Resume the conversation transcript about the flotilla and the doughnut book, starting right after its final sentence.

--- Start PASSAGE TO READ ---

Brilliant. And I, you know, I want to be part of that flotilla. And some boats are really big and they have engines and some are tiny, some are rowing. And but this flotilla going and you… And I think like my fear, so to go to the fears, I know the doughnuts really resonated and what if this book just doesn’t… What if it’s a flop? That fear of following something that’s been successful and taken up with and the fear of putting yourself out there and also not knowing what on earth to write next. And you said, Well, why don’t you just put your boat, just put your boat in the water and just go, go with flotilla. And many, many other things that we discussed. And when I got home, the beautiful thing was my daughter, who was about eight, she’d said, Mommy, I made you a little paper boat. I couldn’t believe it. There was this little paper boat waiting, I was like, how does that happen? And also, even in the flight, you got up and went off to the loo and I picked up this book you were reading and I’d heard of Thich Nhat Hanh. I was like, What is this book? The Art of Power?… And opened it randomly at yet another page. And Thay, who had written that, he said, For example, I wrote a book that was really successful, and then I was writing another one and I was afraid… I don’t believe this. There’s just this flirt from the universe, these lovely ideas that just resonate. And when I got home, I said to my partner, I was like, I met this guy Jo. Who is he, Jo? Jo who? I said to my partner, Roman, you know, I don’t know if I’m going to carry on writing this book, but if I do, that conversation really, really, really helped me turn around. So thanks, Jo. But yes, rafts. Right? And shores. And I wanted to come back to the bridge metaphor. It’s a similar idea. And I just wanted to say, of course, I know that even if I’m saying the doughnut is like a staging post, a foot in the bridge towards the other value. Of course, when you reach at what you thought was your other value, you can see further. The horizon is further that No, no, no. This actually isn’t the shore. Go further, go further. So I also don’t want to position any other person or my views like, you know, that’s it. Because we’re all on a journey and wherever we arrive we see actually there’s new layers to take off further to go.

--- End PASSAGE TO READ ---
--- Start DATASET ROWS ---

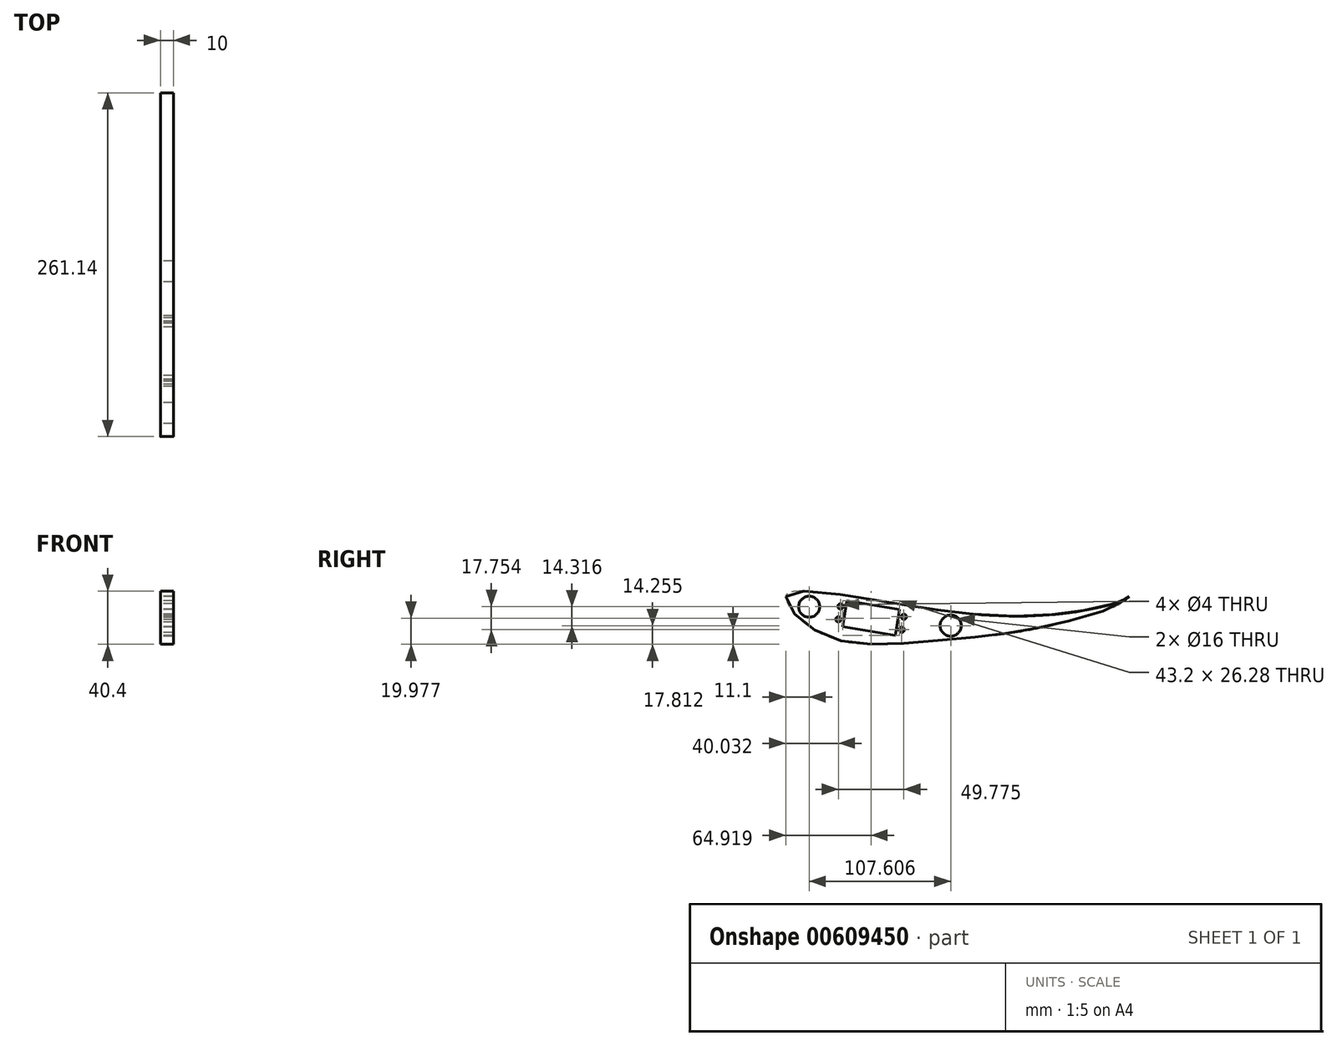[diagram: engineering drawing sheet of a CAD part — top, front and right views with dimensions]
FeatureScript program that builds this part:
annotation { "Feature Type Name" : "Feature", "Feature Type Description" : "" }
export const myFeature = defineFeature(function(context is Context, id is Id, definition is map)
    precondition{}
    {
        {
            var Q0;
            Q0=qCreatedBy(makeId("Right.planeOp"),FACE);
            var sketch = newSketch(context, id + "F0", { "sketchPlane" : qUnion([Q0])});
            skFitSpline(sketch, "E0", {"points": [v(-82.9, 15.31) * mm, v(-82.72, 13.45) * mm, v(-81.93, 10.89) * mm, v(-80.76, 8.46) * mm, v(-78.77, 5.4) * mm, v(-76.46, 2.43) * mm, v(-74.09, 0.05) * mm, v(-71.02, -2.74) * mm, v(-66.36, -6.45) * mm, v(-62.04, -9.39) * mm, v(-56.67, -12.3) * mm, v(-51.53, -14.76) * mm, v(-44.09, -17.33) * mm, v(-39.83, -18.56) * mm, v(-32.87, -19.86) * mm, v(-27.68, -20.5) * mm, v(-20.48, -21.04) * mm, v(-10.15, -21.04) * mm, v(-4.84, -20.82) * mm, v(2.75, -20.53) * mm, v(12.43, -19.83) * mm, v(19.42, -19.31) * mm, v(27.83, -18.65) * mm, v(39.73, -17.7) * mm, v(49.58, -16.82) * mm, v(59.18, -15.88) * mm, v(70.48, -14.64) * mm, v(77.85, -13.71) * mm, v(85.2, -12.7) * mm, v(92.53, -11.55) * mm, v(97.88, -10.6) * mm, v(104.42, -9.42) * mm, v(110.6, -8.26) * mm, v(116.81, -6.9) * mm, v(123.02, -5.5) * mm, v(131.68, -3.53) * mm, v(138.5, -1.66) * mm, v(148.52, 1.07) * mm, v(159.76, 4.77) * mm, v(166.04, 7.2) * mm, v(170, 9.1) * mm, v(173.56, 11.24) * mm, v(176.2, 13.38) * mm, v(178.2, 15.16) * mm, v(175.24, 13.46) * mm, v(172.23, 12.09) * mm, v(167.34, 10.21) * mm, v(162.56, 8.66) * mm, v(157.84, 7.47) * mm, v(151.53, 6.06) * mm, v(144.02, 4.71) * mm, v(136.8, 3.42) * mm, v(129.62, 2.55) * mm, v(120.29, 1.49) * mm, v(113.26, 1.09) * mm, v(103.2, 0.48) * mm, v(89.6, 0.4) * mm, v(72.19, 0.9) * mm, v(62.19, 1.65) * mm, v(56.7, 2.08) * mm, v(49.82, 2.85) * mm, v(42.61, 3.72) * mm, v(30.76, 5.31) * mm, v(22.33, 6.5) * mm, v(15.3, 7.74) * mm, v(6.4, 9.02) * mm, v(-0.72, 10.25) * mm, v(-8.45, 11.51) * mm, v(-18.15, 13.11) * mm, v(-26.18, 14.43) * mm, v(-35.39, 15.88) * mm, v(-43.7, 16.98) * mm, v(-53.58, 18.04) * mm, v(-64.74, 18.86) * mm, v(-72.87, 19.27) * mm, v(-77.52, 18.92) * mm, v(-79.16, 18.77) * mm, v(-80.9, 18.34) * mm, v(-81.94, 17.48) * mm, v(-82.9, 15.31) * mm]});
            skPoint(sketch, "E1", {"position": v(-65.13, 7.45) * mm});
            skCircle(sketch, "E2", {"center": v(-65.13, 7.45) * mm, "radius": 8 * mm});
            skPoint(sketch, "E3", {"position": v(42.48, -6.86) * mm});
            skCircle(sketch, "E4", {"center": v(42.48, -6.86) * mm, "radius": 8 * mm});
            skLineSegment(sketch, "E5", {"start": v(-36.39, 12) * mm, "end": v(3.58, 5.45) * mm});
            skLineSegment(sketch, "E6", {"start": v(3.58, 5.45) * mm, "end": v(0.35, -14.28) * mm});
            skLineSegment(sketch, "E7", {"start": v(0.35, -14.28) * mm, "end": v(-39.62, -7.74) * mm});
            skLineSegment(sketch, "E8", {"start": v(-39.62, -7.74) * mm, "end": v(-36.39, 12) * mm});
            skPoint(sketch, "E9", {"position": v(6.87, -0.15) * mm});
            skPoint(sketch, "E10", {"position": v(5.25, -10.02) * mm});
            skPoint(sketch, "E11", {"position": v(-41.3, 7.73) * mm});
            skPoint(sketch, "E12", {"position": v(-42.9, -2.13) * mm});
            skCircle(sketch, "E13", {"center": v(-41.3, 7.73) * mm, "radius": 2 * mm});
            skCircle(sketch, "E14", {"center": v(-42.9, -2.13) * mm, "radius": 2 * mm});
            skCircle(sketch, "E15", {"center": v(6.87, -0.15) * mm, "radius": 2 * mm});
            skCircle(sketch, "E16", {"center": v(5.25, -10.02) * mm, "radius": 2 * mm});
            skSolve(sketch);
        }
        {
            var Q0;
            Q0=makeQuery(id+"F0.imprint","IMPRINT",FACE,{"disambiguationData":[TD([[makeQuery(id+"F0.imprint","IMPRINT",EDGE,{"derivedFrom":sQuery(id+"F0.wireOp",EDGE,"E0")}),1.0]])]});
            extrude(context, id + "F1", {"entities" : qUnion([Q0]), "depth" : 10 * mm, "offsetDistance" : 25.4 * mm});
        }
    });
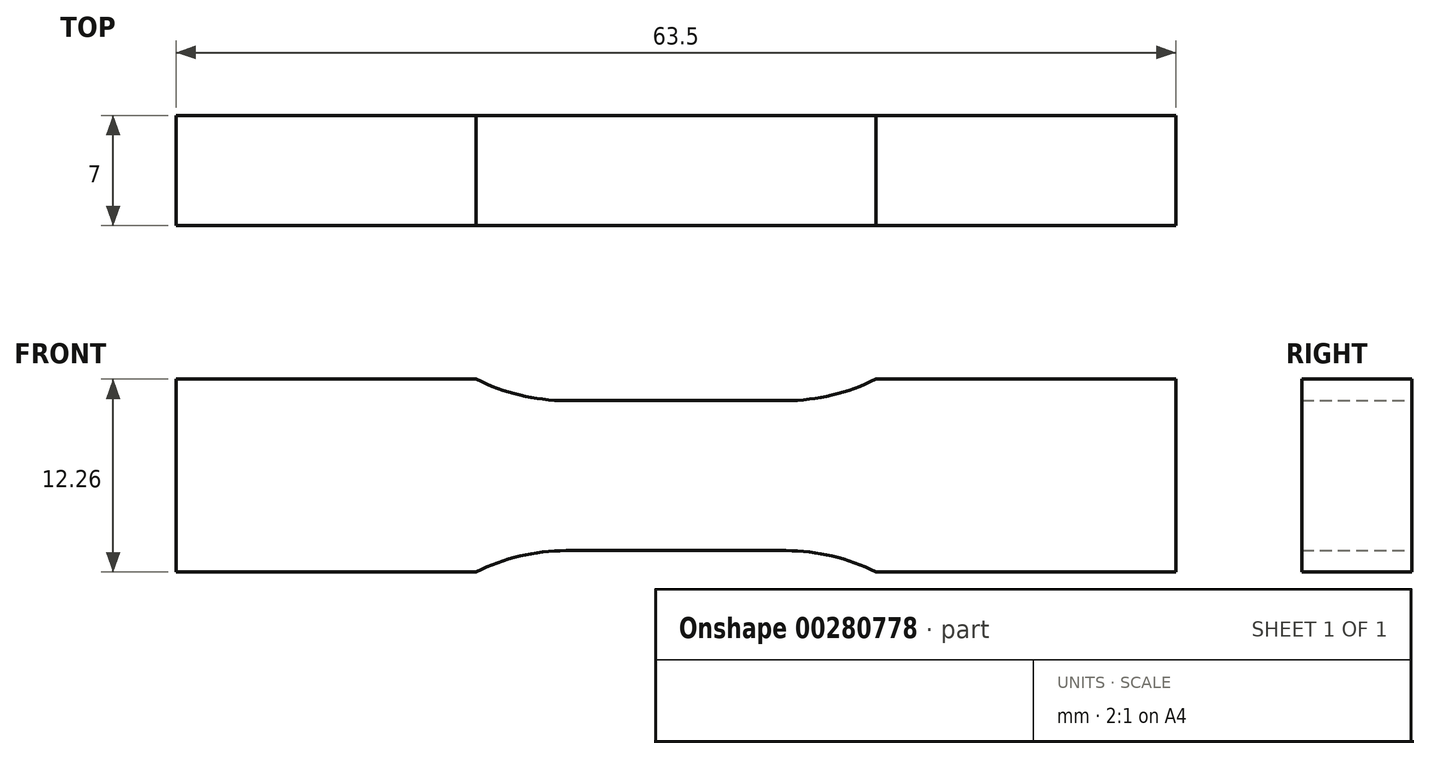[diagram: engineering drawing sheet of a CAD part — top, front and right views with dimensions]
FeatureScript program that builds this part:
annotation { "Feature Type Name" : "Feature", "Feature Type Description" : "" }
export const myFeature = defineFeature(function(context is Context, id is Id, definition is map)
    precondition{}
    {
        {
            var Q0;
            Q0=qCreatedBy(makeId("Front.planeOp"),FACE);
            var sketch = newSketch(context, id + "F0", { "sketchPlane" : qUnion([Q0])});
            skLineSegment(sketch, "E0", {"start": v(0, 4.77) * mm, "end": v(6.98, 4.77) * mm});
            skArc(sketch, "E1", {"start": v(6.98, 4.76) * mm, "mid": v(9.92, 5.1) * mm, "end": v(12.7, 6.13) * mm});
            skLineSegment(sketch, "E2", {"start": v(12.7, 6.13) * mm, "end": v(31.75, 6.13) * mm});
            skLineSegment(sketch, "E3.MirrorCS", {"start": v(12.7, -6.13) * mm, "end": v(31.75, -6.13) * mm});
            skLineSegment(sketch, "E4.MirrorCS", {"start": v(0, -4.76) * mm, "end": v(6.98, -4.76) * mm});
            skArc(sketch, "E5.MirrorCS", {"start": v(6.98, -4.76) * mm, "mid": v(9.92, -5.1) * mm, "end": v(12.7, -6.13) * mm});
            skLineSegment(sketch, "E6.MirrorCS", {"start": v(0, -4.77) * mm, "end": v(6.98, -4.77) * mm});
            skLineSegment(sketch, "E7.MirrorCS", {"start": v(0, -4.76) * mm, "end": v(-6.98, -4.76) * mm});
            skArc(sketch, "E8.MirrorCS", {"start": v(-6.98, 4.77) * mm, "mid": v(-9.92, 5.1) * mm, "end": v(-12.7, 6.13) * mm});
            skLineSegment(sketch, "E9.MirrorCS", {"start": v(-12.7, 6.13) * mm, "end": v(-31.75, 6.13) * mm});
            skLineSegment(sketch, "E10.MirrorCS", {"start": v(-12.7, -6.13) * mm, "end": v(-31.75, -6.13) * mm});
            skLineSegment(sketch, "E11.MirrorCS", {"start": v(0, 4.77) * mm, "end": v(-6.98, 4.77) * mm});
            skArc(sketch, "E12.MirrorCS", {"start": v(-6.98, -4.76) * mm, "mid": v(-9.92, -5.1) * mm, "end": v(-12.7, -6.13) * mm});
            skLineSegment(sketch, "E13", {"start": v(-31.75, -6.13) * mm, "end": v(-31.75, 6.13) * mm});
            skLineSegment(sketch, "E14", {"start": v(31.75, 6.13) * mm, "end": v(31.75, -6.13) * mm});
            skSolve(sketch);
        }
        {
            var Q0;
            Q0 = qSketchRegion(id + "F0", true);
            extrude(context, id + "F1", {"entities" : qUnion([Q0]), "endBound" : BoundingType.SYMMETRIC, "depth" : 7 * mm});
        }
    });
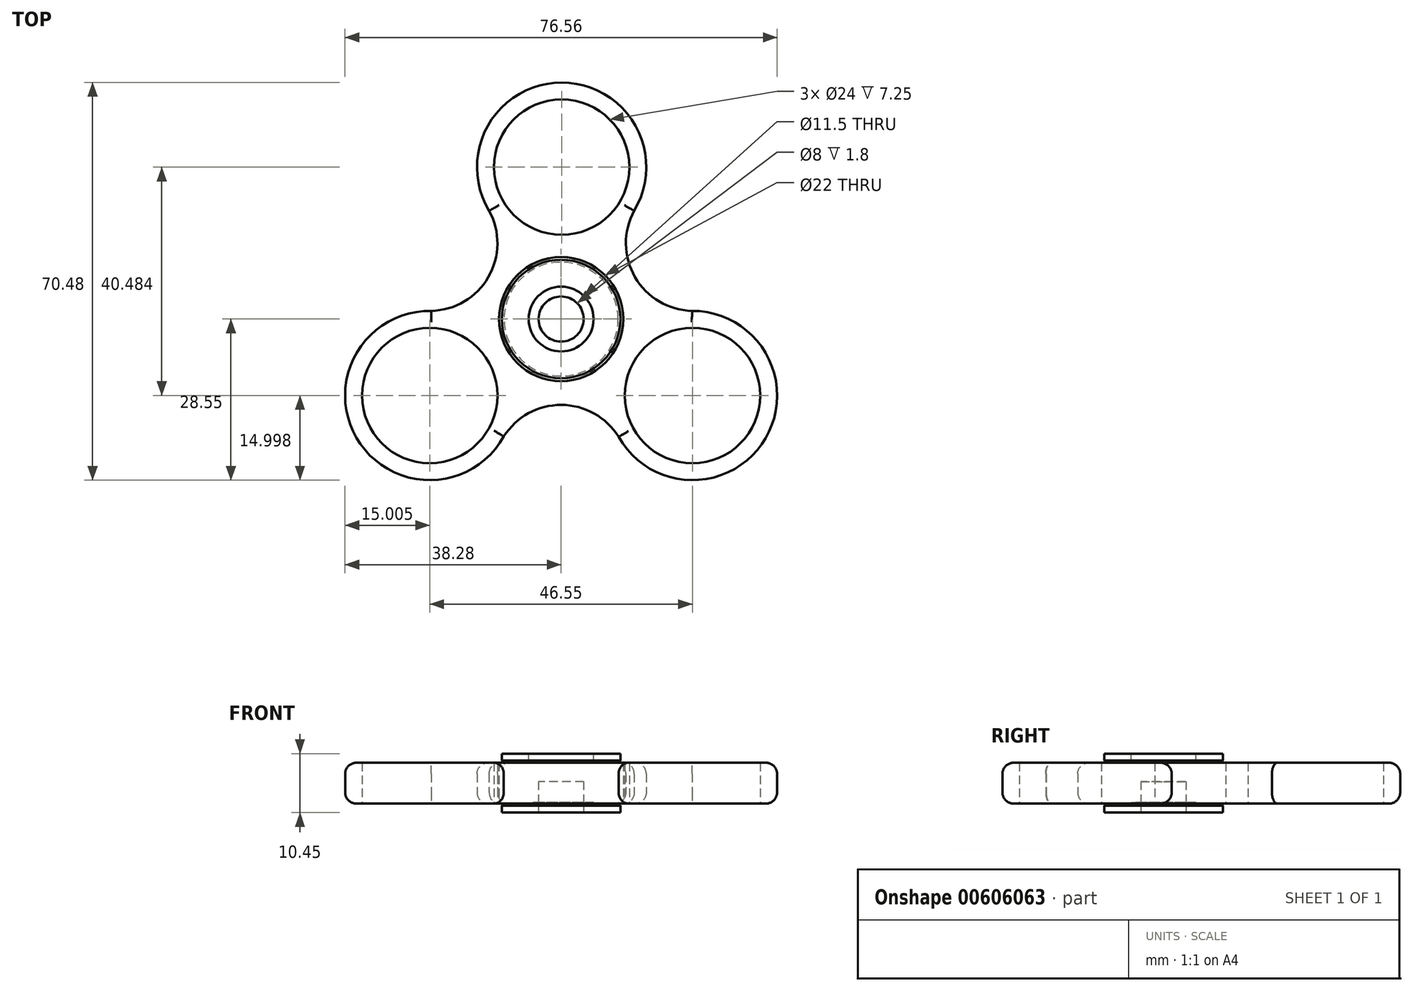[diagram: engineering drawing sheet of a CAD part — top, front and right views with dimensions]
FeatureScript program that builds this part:
annotation { "Feature Type Name" : "Feature", "Feature Type Description" : "" }
export const myFeature = defineFeature(function(context is Context, id is Id, definition is map)
    precondition{}
    {
        {
            var Q0;
            Q0=qCreatedBy(makeId("Top.planeOp"),FACE);
            var sketch = newSketch(context, id + "F0", { "sketchPlane" : qUnion([Q0])});
            skCircle(sketch, "E0", {"center": v(0, 0) * mm, "radius": 11 * mm});
            skCircle(sketch, "E1", {"center": v(0.1, 26.93) * mm, "radius": 12 * mm});
            skArc(sketch, "E2", {"start": v(12.95, 19.2) * mm, "mid": v(0.1, 41.93) * mm, "end": v(-12.75, 19.2) * mm});
            skCircle(sketch, "E3", {"center": v(23.28, -13.55) * mm, "radius": 12 * mm});
            skArc(sketch, "E4", {"start": v(10.2, -20.89) * mm, "mid": v(36.24, -21.1) * mm, "end": v(23.2, 1.45) * mm});
            skCircle(sketch, "E5", {"center": v(-23.28, -13.55) * mm, "radius": 12 * mm});
            skArc(sketch, "E6", {"start": v(-23, 1.45) * mm, "mid": v(-36.27, -21.05) * mm, "end": v(-10.15, -20.81) * mm});
            skArc(sketch, "E7", {"start": v(-23, 1.45) * mm, "mid": v(-12.9, 7.44) * mm, "end": v(-12.75, 19.2) * mm});
            skArc(sketch, "E8", {"start": v(12.95, 19.2) * mm, "mid": v(13.09, 7.44) * mm, "end": v(23.2, 1.45) * mm});
            skArc(sketch, "E9", {"start": v(10.2, -20.89) * mm, "mid": v(0.04, -15.22) * mm, "end": v(-10.15, -20.81) * mm});
            skCircle(sketch, "E10", {"center": v(0, 0) * mm, "radius": 26.93 * mm, "construction": true});
            skSolve(sketch);
        }
        {
            var Q0;
            Q0=makeQuery(id+"F0.imprint","IMPRINT",FACE,{"disambiguationData":[TD([[makeQuery(id+"F0.imprint","IMPRINT",EDGE,{"derivedFrom":sQuery(id+"F0.wireOp",EDGE,"E0")}),-1.0]])]});
            extrude(context, id + "F1", {"entities" : qUnion([Q0]), "depth" : 7.25 * mm, "offsetDistance" : 25 * mm});
        }
        {
            var Q0;
            Q0=makeQuery(id+"F1.opExtrude","CAP_EDGE",EDGE,{"disambiguationData":[OSD([sQuery(id+"F0.wireOp",EDGE,"E2")])],"isStart":false});
            var Q1;
            Q1=makeQuery(id+"F1.opExtrude","CAP_EDGE",EDGE,{"disambiguationData":[OSD([sQuery(id+"F0.wireOp",EDGE,"E4")])],"isStart":false});
            var Q2;
            Q2=makeQuery(id+"F1.opExtrude","CAP_EDGE",EDGE,{"disambiguationData":[OSD([sQuery(id+"F0.wireOp",EDGE,"E6")])],"isStart":false});
            var Q3;
            Q3=makeQuery(id+"F1.opExtrude","CAP_EDGE",EDGE,{"disambiguationData":[OSD([sQuery(id+"F0.wireOp",EDGE,"E6")])],"isStart":true});
            var Q4;
            Q4=makeQuery(id+"F1.opExtrude","CAP_EDGE",EDGE,{"disambiguationData":[OSD([sQuery(id+"F0.wireOp",EDGE,"E2")])],"isStart":true});
            var Q5;
            Q5=makeQuery(id+"F1.opExtrude","CAP_EDGE",EDGE,{"disambiguationData":[OSD([sQuery(id+"F0.wireOp",EDGE,"E4")])],"isStart":true});
            fillet(context, id + "F2", {"entities" : qUnion([Q0, Q1, Q2, Q3, Q4, Q5]), "radius" : 2 * mm, "tangentPropagation" : true, "allowEdgeOverflow" : false});
        }
        {
            var Q0;
            Q0=qCreatedBy(makeId("Top.planeOp"),FACE);
            cPlane(context, id + "F3", {"entities" : qUnion([Q0]), "cplaneType" : CPlaneType.OFFSET, "offset" : 1.6 * mm, "oppositeDirection" : true, "width" : 150 * mm, "height" : 150 * mm});
        }
        {
            var Q0;
            Q0=qCreatedBy(id+"F3.planeOp",FACE);
            var sketch = newSketch(context, id + "F4", { "sketchPlane" : qUnion([Q0])});
            skCircle(sketch, "E11", {"center": v(0, 0) * mm, "radius": 10.5 * mm});
            skCircle(sketch, "E12", {"center": v(0, 0) * mm, "radius": 4 * mm});
            skCircle(sketch, "E13", {"center": v(0, 0) * mm, "radius": 5.75 * mm});
            skSolve(sketch);
        }
        {
            var Q0;
            Q0=makeQuery(id+"F4.imprint","IMPRINT",FACE,{"disambiguationData":[TD([[makeQuery(id+"F4.imprint","IMPRINT",EDGE,{"derivedFrom":sQuery(id+"F4.wireOp",EDGE,"E11")}),1.0]])]});
            extrude(context, id + "F5", {"entities" : qUnion([Q0]), "depth" : 1.6 * mm, "offsetDistance" : 25 * mm});
        }
        {
            var Q0;
            Q0=makeQuery(id+"F4.imprint","IMPRINT",FACE,{"disambiguationData":[TD([[makeQuery(id+"F4.imprint","IMPRINT",EDGE,{"derivedFrom":sQuery(id+"F4.wireOp",EDGE,"E12")}),1.0]])]});
            extrude(context, id + "F6", {"entities" : qUnion([Q0]), "operationType" : NewBodyOperationType.ADD, "depth" : 5.5 * mm, "offsetDistance" : 25 * mm});
        }
        {
            var Q0;
            Q0=makeQuery(id+"F5.opExtrude","CAP_EDGE",EDGE,{"disambiguationData":[OSD([sQuery(id+"F4.wireOp",EDGE,"E11")])],"isStart":false});
            chamfer(context, id + "F7", {"entities" : qUnion([Q0]), "width" : .4 * mm, "tangentPropagation" : true});
        }
        {
            var Q0;
            Q0=makeQuery(id+"F4.imprint","IMPRINT",FACE,{"disambiguationData":[TD([[makeQuery(id+"F4.imprint","IMPRINT",EDGE,{"derivedFrom":sQuery(id+"F4.wireOp",EDGE,"E12")}),-1.0]])]});
            extrude(context, id + "F8", {"entities" : qUnion([Q0]), "depth" : 1.8 * mm, "offsetDistance" : 25 * mm});
        }
        {
            var Q0;
            Q0=qCreatedBy(makeId("Top.planeOp"),FACE);
            cPlane(context, id + "F9", {"entities" : qUnion([Q0]), "cplaneType" : CPlaneType.OFFSET, "offset" : 3.62 * mm, "width" : 150 * mm, "height" : 150 * mm});
        }
        {
            var Q0;
            Q0=makeQuery(id+"F5.opExtrude","SWEPT_BODY",BODY,{"disambiguationData":[OSD([sQuery(id+"F4.wireOp",EDGE,"E11"),sQuery(id+"F4.wireOp",EDGE,"E13")])]});
            var Q1;
            Q1=qCreatedBy(id+"F9.planeOp",FACE);
            mirror(context, id + "F10", {"operationType" : NewBodyOperationType.ADD, "entities" : qUnion([Q0]), "mirrorPlane" : qUnion([Q1])});
        }
    });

--- End DATASET ROWS ---

_RIGHT ANSWER:_
00:38:22

Beautiful. And I love this conversation because, you know, it’s so flowing effortlessly. But Phap Huu, let’s talk about that, because my experience, you know, a lot of people will have sort of Thich Nhat Hanh, you know, and especially those who maybe didn’t know him as an enlightened being that he had made it to the other shore. And then he just sort of sat there and sort of spread his understanding and wisdom. But actually, he constantly saw that there was more and that, you know, he was saying, you know, even I could take one of my calligraphies, I could study for 150 years and I could go deeper. So actually, it would be worth to talk about where is the other shore? Does it… Is there… how many shores are there? But more to the point, how do we relax into the no destination because so many people, and you mentioned earlier, Kate, and we start off with a goal and then everything is directed towards the goal. And that becomes very brittle because either we get to the goal and realize actually that’s not the end point. Or sometimes we fail to get to that goal and then think, oh, have we made a mistake? So how can we see life in a way that doesn’t determine what the shore looks like, but use it as a metaphor for our journey?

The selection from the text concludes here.